Ete iltifat etmeyen, ondan yüz çeviren anlamındadır; putlar adına kesilenlerden yemezdi diye de açıklanmıştır. Adı Abdullah'tır. Halef olduğu söylendiği gibi Huveyris el-Gifari olduğu da söylenmiştir. Sahabidir. Huneyn günü şehid düşmüştür. Ondan azadlısı Umeyr rivayet nakletmiştir.

 

(2365) "Ben bir köle idim ... Sordum ... Ecir ikinizin arasında yarı yarıyadır." Bu da az önce sadaka hususunda efendisinin razı olacağını bildiği miktar kadarı ile izin almış olduğu şeklinde yorumlanır.

 

(2366) "Efendim bana bir et kurutmamı emretmişti... Ecir ikinizin arasındadır, buyurdu." Bu da Umeyr'in efendisinin razı olacağını sandığı bir şeyler tasadduk ettiği ama gerçekte ise razı olmadığı şeklinde yorumlanır. Bu durumda Umeyr için ecir vardır. Çünkü o taat olduğuna inandığı bir işi yine itaat niyeti ile yapmıştır. Efendisi için de ecir vardır. Çünkü malı kendi aleyhine olmak üzere telef olmuştur. "Ecir ikinizin arasındadırılın anlamına gelince her biriniz için de ecir vardır. Yoksa maksat aynı malın ecrini her ikisinin paylaştıklarını anlatmak değildir. Az önce Bunun açıklaması geçti.

 

Yorum ile sözünü ettiğim bu açıklama şekli dayanak alınan, kabul edilen bir şekildir. Bazılarının açıklamalarında ise kabul edilemeyecek ifadeler de yer almaktadır.
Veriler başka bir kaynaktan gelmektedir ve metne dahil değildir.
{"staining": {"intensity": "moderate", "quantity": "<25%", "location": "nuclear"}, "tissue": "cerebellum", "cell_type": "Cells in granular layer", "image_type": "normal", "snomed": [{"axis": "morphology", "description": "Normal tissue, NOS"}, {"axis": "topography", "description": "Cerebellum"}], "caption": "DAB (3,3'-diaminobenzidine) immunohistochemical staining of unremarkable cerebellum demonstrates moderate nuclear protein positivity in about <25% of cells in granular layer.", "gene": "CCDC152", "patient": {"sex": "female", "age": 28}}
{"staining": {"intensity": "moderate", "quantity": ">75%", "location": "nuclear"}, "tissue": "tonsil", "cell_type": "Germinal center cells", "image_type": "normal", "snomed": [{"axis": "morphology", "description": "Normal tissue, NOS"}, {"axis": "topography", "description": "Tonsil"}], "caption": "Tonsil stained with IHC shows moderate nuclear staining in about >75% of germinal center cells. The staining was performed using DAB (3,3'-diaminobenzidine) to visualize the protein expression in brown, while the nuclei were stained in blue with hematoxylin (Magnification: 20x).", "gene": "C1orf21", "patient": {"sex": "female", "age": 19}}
(2367) "Kocası hazırken kadın onun izni olmadan oruç tutmasın" bu da belirli bir zamanı olmayan nafile ve mendub oruç hakkında yorumlanır. Buradaki nehyin haramlık ifade ettiğini mezhep alimlerimiz açıkça ifade etmişlerdir. Buna sebeb ise kocanın her gün hanımından yararlanmak hakkına sahip olmasıdır. Kocanın bu husustaki hakkı ise fevri olarak vaciptir. Tatavvu bir ibadet ile de muayyen zamanı olmayan herhangi bir zamanda yerine getirilebilecek vacip bir ibadet sebebi ile de bu hakkından yararlanması ortadan kaldırılamaz. Eğer kocasının izni olmadan oruç tutması caiz olmalıdır, Bununla birlikte ondan yararlanmak isterse böyle bir hakkı vardır ve bu durumda orucunu bozdurur denilecek olursa şu cevap verilir: Onun oruç tutması adeten kocasının ondan yararlanmasına engel olur. Çünkü kocası orucunu bozmak sureti ile orucun saygınlığını çiğnemekten çekinir.

 

"Kocası hazırken" yani bulundukları şehirde mukim iken eğer kocası yolcu ise kadın oruç tutabilir. Çünkü karısı onunla birlikte değilse kocasının ondan yararlanması sözkonusu olamaz.

 

"Kendisi hazır bulunuyorken onun izni olmaksızın evinde {başkasına) izin vermesin:" Bunda da evlere ve başka şeylere malik olan koca ve daha başka mülk sahibi kimselerin onların izni alınmadan mülklerinde tasarrufa müsaade edilmemesine bir işaret vardır. Bu da kocanın ve benzeri kimselerin razı oldukları bilinmeyen hususlar hakkında yorumlanır. Eğer kadın ve benzeri durumdaki bir kimse kocasının buna razı olduğunu biliyor ise -harcama ve infak ile ilgili az önce geçtiği gibi- caiz olur.